___ DATA SECTION ___
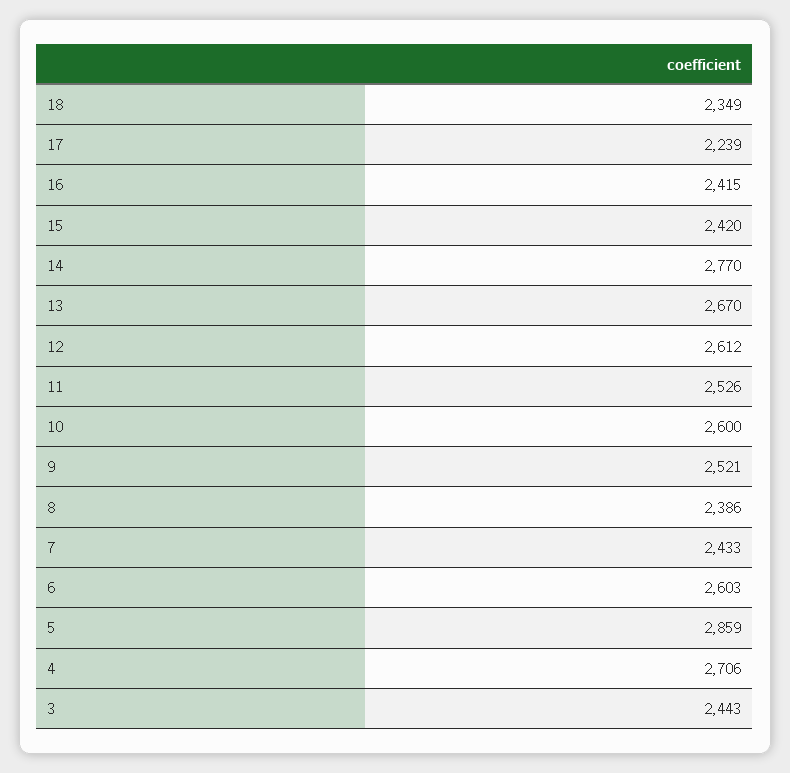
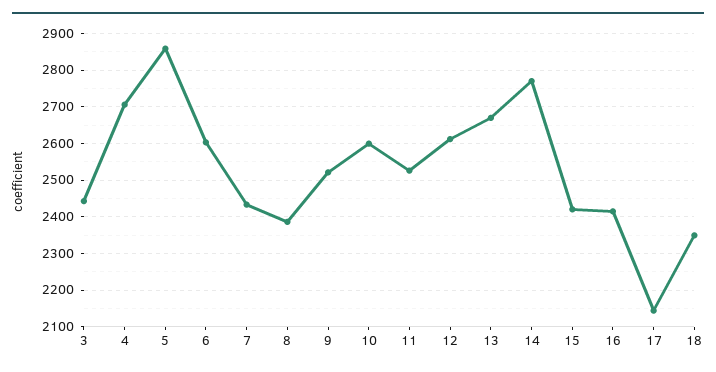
17: 2239 -> 2140

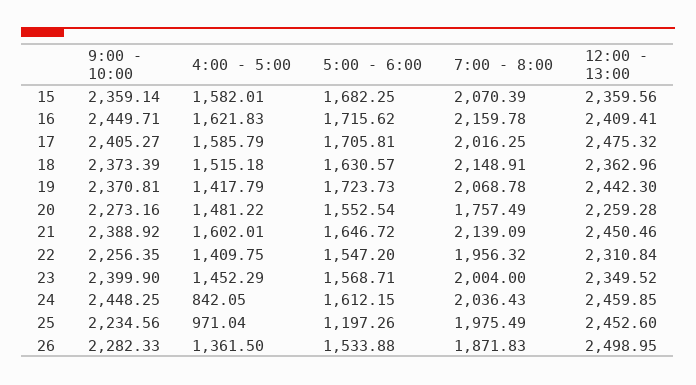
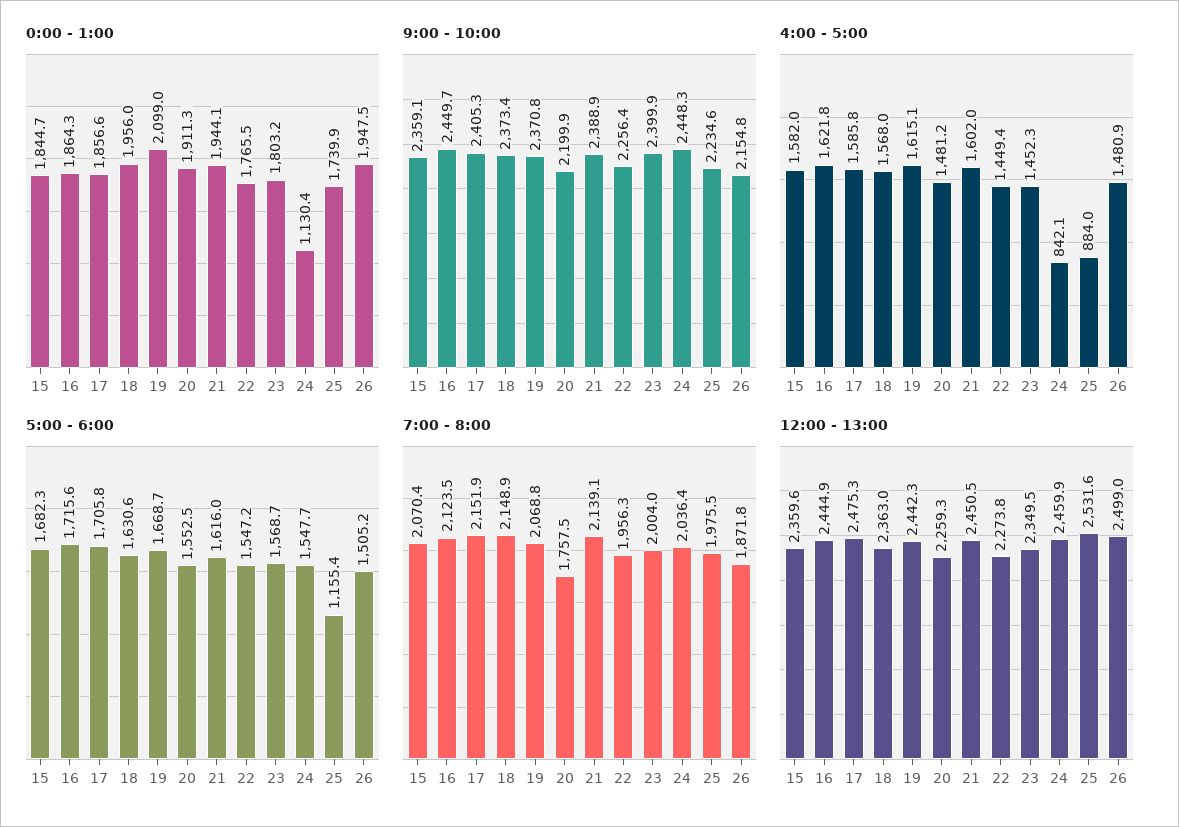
7:00 - 8:00, 16: 2159.78 -> 2123.5
12:00 - 13:00, 16: 2409.41 -> 2444.9
7:00 - 8:00, 17: 2016.25 -> 2151.9
4:00 - 5:00, 18: 1515.18 -> 1568
4:00 - 5:00, 19: 1417.79 -> 1615.1
5:00 - 6:00, 19: 1723.73 -> 1668.7
9:00 - 10:00, 20: 2273.16 -> 2199.9
5:00 - 6:00, 21: 1646.72 -> 1616
4:00 - 5:00, 22: 1409.75 -> 1449.4
12:00 - 13:00, 22: 2310.84 -> 2273.8
5:00 - 6:00, 24: 1612.15 -> 1547.7
4:00 - 5:00, 25: 971.04 -> 884
5:00 - 6:00, 25: 1197.26 -> 1155.4
12:00 - 13:00, 25: 2452.6 -> 2531.6
9:00 - 10:00, 26: 2282.33 -> 2154.8
4:00 - 5:00, 26: 1361.5 -> 1480.9
5:00 - 6:00, 26: 1533.88 -> 1505.2
0:00 - 1:00, 15: none -> 1844.7
0:00 - 1:00, 16: none -> 1864.3
0:00 - 1:00, 17: none -> 1856.6
0:00 - 1:00, 18: none -> 1956
0:00 - 1:00, 19: none -> 2099
0:00 - 1:00, 20: none -> 1911.3
0:00 - 1:00, 21: none -> 1944.1
0:00 - 1:00, 22: none -> 1765.5
0:00 - 1:00, 23: none -> 1803.2
0:00 - 1:00, 24: none -> 1130.4
0:00 - 1:00, 25: none -> 1739.9
0:00 - 1:00, 26: none -> 1947.5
___
TASK PROMPT: The answer consists of the records repeated exactly, without any images.

SOLUTION FOR THIS TASK:
17: 2239 -> 2140

7:00 - 8:00, 16: 2159.78 -> 2123.5
12:00 - 13:00, 16: 2409.41 -> 2444.9
7:00 - 8:00, 17: 2016.25 -> 2151.9
4:00 - 5:00, 18: 1515.18 -> 1568
4:00 - 5:00, 19: 1417.79 -> 1615.1
5:00 - 6:00, 19: 1723.73 -> 1668.7
9:00 - 10:00, 20: 2273.16 -> 2199.9
5:00 - 6:00, 21: 1646.72 -> 1616
4:00 - 5:00, 22: 1409.75 -> 1449.4
12:00 - 13:00, 22: 2310.84 -> 2273.8
5:00 - 6:00, 24: 1612.15 -> 1547.7
4:00 - 5:00, 25: 971.04 -> 884
5:00 - 6:00, 25: 1197.26 -> 1155.4
12:00 - 13:00, 25: 2452.6 -> 2531.6
9:00 - 10:00, 26: 2282.33 -> 2154.8
4:00 - 5:00, 26: 1361.5 -> 1480.9
5:00 - 6:00, 26: 1533.88 -> 1505.2
0:00 - 1:00, 15: none -> 1844.7
0:00 - 1:00, 16: none -> 1864.3
0:00 - 1:00, 17: none -> 1856.6
0:00 - 1:00, 18: none -> 1956
0:00 - 1:00, 19: none -> 2099
0:00 - 1:00, 20: none -> 1911.3
0:00 - 1:00, 21: none -> 1944.1
0:00 - 1:00, 22: none -> 1765.5
0:00 - 1:00, 23: none -> 1803.2
0:00 - 1:00, 24: none -> 1130.4
0:00 - 1:00, 25: none -> 1739.9
0:00 - 1:00, 26: none -> 1947.5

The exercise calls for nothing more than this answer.